The Haidar Jupiter Fund has fallen back into a big hole.
The macro hedge fund headed by Said Haidar lost 13.15 percent in April. As a result, it is down about 14.38 percent for the year, according to an email communication with investors that was seen by Institutional Investor.
The historically volatile hedge fund had been posting smallish losses or gains in each of the first three months of the year. The April loss, though, more resembled the kinds of performance swings to which investors in the heavily leveraged fund have become accustomed.
In 2023, the fund posted four monthly losses that exceeded last month’s decline and finished the year down 43.4 percent. The year before, however, Haidar was perhaps the top performer, surging about 193 percent to cap a torrid four-year run. In 2021, the fund was up about 70 percent after gaining approximately 27 percent in 2020 and 31 percent in 2019.
It is not known what exactly accounted for the sharp April loss.
Haidar had gained 4 percent in March, with its performance driven primarily by strength in global equities and certain commodities, according to the March monthly report sent to clients in late April and obtained by II. Entering April, 41 percent of its capital was invested in fixed income, 29 percent in equities, 17 percent in commodities, and 11 percent in foreign exchange, says the report.

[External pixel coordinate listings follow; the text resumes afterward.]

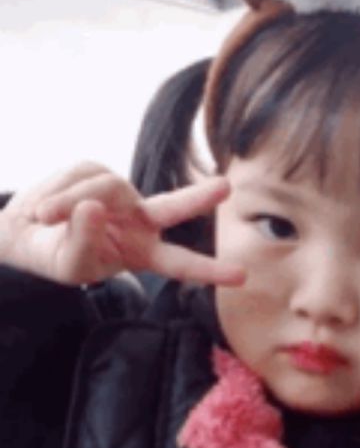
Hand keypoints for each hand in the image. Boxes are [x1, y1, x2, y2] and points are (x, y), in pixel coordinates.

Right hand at [0, 162, 244, 285]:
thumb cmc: (58, 257)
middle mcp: (140, 221)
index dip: (209, 270)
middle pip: (172, 208)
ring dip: (71, 201)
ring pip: (107, 187)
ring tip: (46, 217)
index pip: (181, 263)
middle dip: (197, 199)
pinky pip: (80, 175)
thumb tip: (92, 205)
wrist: (28, 234)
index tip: (242, 276)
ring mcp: (121, 195)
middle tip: (226, 188)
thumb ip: (83, 243)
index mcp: (144, 252)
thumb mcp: (72, 266)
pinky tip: (46, 208)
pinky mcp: (97, 171)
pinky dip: (58, 192)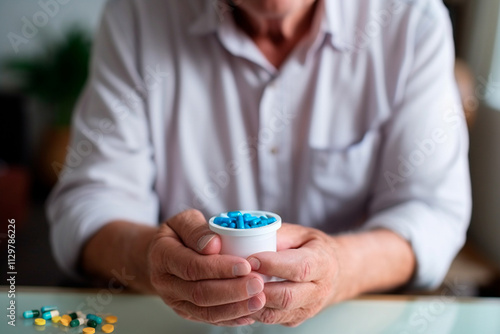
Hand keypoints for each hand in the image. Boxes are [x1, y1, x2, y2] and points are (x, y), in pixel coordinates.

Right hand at [147, 209, 266, 325]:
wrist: (164, 255)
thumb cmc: (178, 234)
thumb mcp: (183, 221)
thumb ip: (197, 229)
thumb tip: (213, 244)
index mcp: (162, 256)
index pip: (192, 266)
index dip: (219, 268)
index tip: (245, 265)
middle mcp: (166, 283)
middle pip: (200, 293)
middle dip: (232, 290)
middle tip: (257, 284)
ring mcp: (176, 301)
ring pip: (206, 311)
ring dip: (235, 308)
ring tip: (259, 299)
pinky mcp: (187, 313)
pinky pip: (210, 319)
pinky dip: (232, 318)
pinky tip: (251, 312)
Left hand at [247, 223, 339, 326]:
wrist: (335, 272)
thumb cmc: (312, 248)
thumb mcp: (299, 233)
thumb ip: (277, 235)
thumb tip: (250, 237)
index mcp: (322, 262)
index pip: (299, 268)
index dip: (273, 265)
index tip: (251, 259)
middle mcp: (318, 290)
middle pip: (287, 296)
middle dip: (259, 288)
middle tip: (238, 277)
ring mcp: (308, 308)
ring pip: (277, 313)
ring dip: (253, 302)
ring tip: (236, 288)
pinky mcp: (296, 319)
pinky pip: (272, 319)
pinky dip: (254, 311)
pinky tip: (242, 298)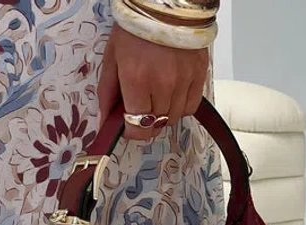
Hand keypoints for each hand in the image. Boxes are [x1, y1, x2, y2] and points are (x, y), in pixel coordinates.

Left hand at [97, 24, 208, 139]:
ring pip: (174, 118)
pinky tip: (172, 94)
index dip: (132, 132)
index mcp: (136, 79)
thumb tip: (106, 123)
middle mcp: (162, 84)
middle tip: (141, 108)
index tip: (128, 127)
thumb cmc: (135, 29)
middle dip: (146, 122)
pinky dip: (181, 106)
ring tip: (156, 97)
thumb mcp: (112, 59)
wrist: (165, 4)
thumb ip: (108, 94)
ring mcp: (183, 80)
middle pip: (156, 124)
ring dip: (163, 115)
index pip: (138, 126)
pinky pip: (191, 106)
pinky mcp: (199, 74)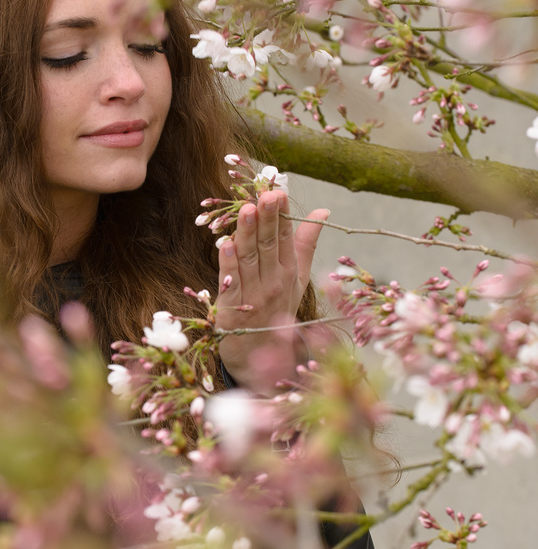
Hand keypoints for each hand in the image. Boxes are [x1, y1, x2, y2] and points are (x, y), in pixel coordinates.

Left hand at [215, 189, 328, 389]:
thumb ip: (305, 242)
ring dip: (247, 234)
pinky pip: (231, 284)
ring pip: (249, 259)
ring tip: (246, 210)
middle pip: (268, 245)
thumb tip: (323, 210)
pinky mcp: (232, 311)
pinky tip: (226, 245)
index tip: (278, 191)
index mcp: (289, 271)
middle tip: (265, 196)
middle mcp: (274, 282)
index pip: (285, 237)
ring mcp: (254, 296)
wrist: (261, 357)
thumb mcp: (297, 276)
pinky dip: (228, 265)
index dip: (281, 215)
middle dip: (266, 219)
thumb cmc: (277, 309)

“As U.S. growth and inflation continue to surprise positively while disinflationary trends persist elsewhere around the world, Fed officials are now finally acknowledging this as more than just a bump in the road and are resetting monetary policy expectations towards fewer and more delayed rate cuts,” Haidar told clients in the letter. “This has seemingly caused investors to price out rate cuts by other developed-market central banks, despite significant differences in growth and inflation data. Assuming U.S. growth continues to surprise positively, U.S. inflation is likely to remain elevated such that there may be no Fed rate cuts in 2024.”
Haidar added that as inflation continues to ease in other parts of the world and more central banks begin cutting rates despite the Fed’s delaying its own easing cycle, it anticipates that “other bond markets should begin to perform better and follow-through weakness from Treasuries to other bond markets should gradually dissipate.”
Haidar is not the only macro fund in the red this year. After dropping 1.16 percent in April, BH Macro was down 3.21 percent through the first four months. In the first quarter, losses were driven by interest rates trading, equities, and foreign exchange, according to its March monthly report, seen by II.
Nonetheless, Rokos Capital Management is up 20 percent for the year after gaining 6 percent in April, says someone who has seen the results.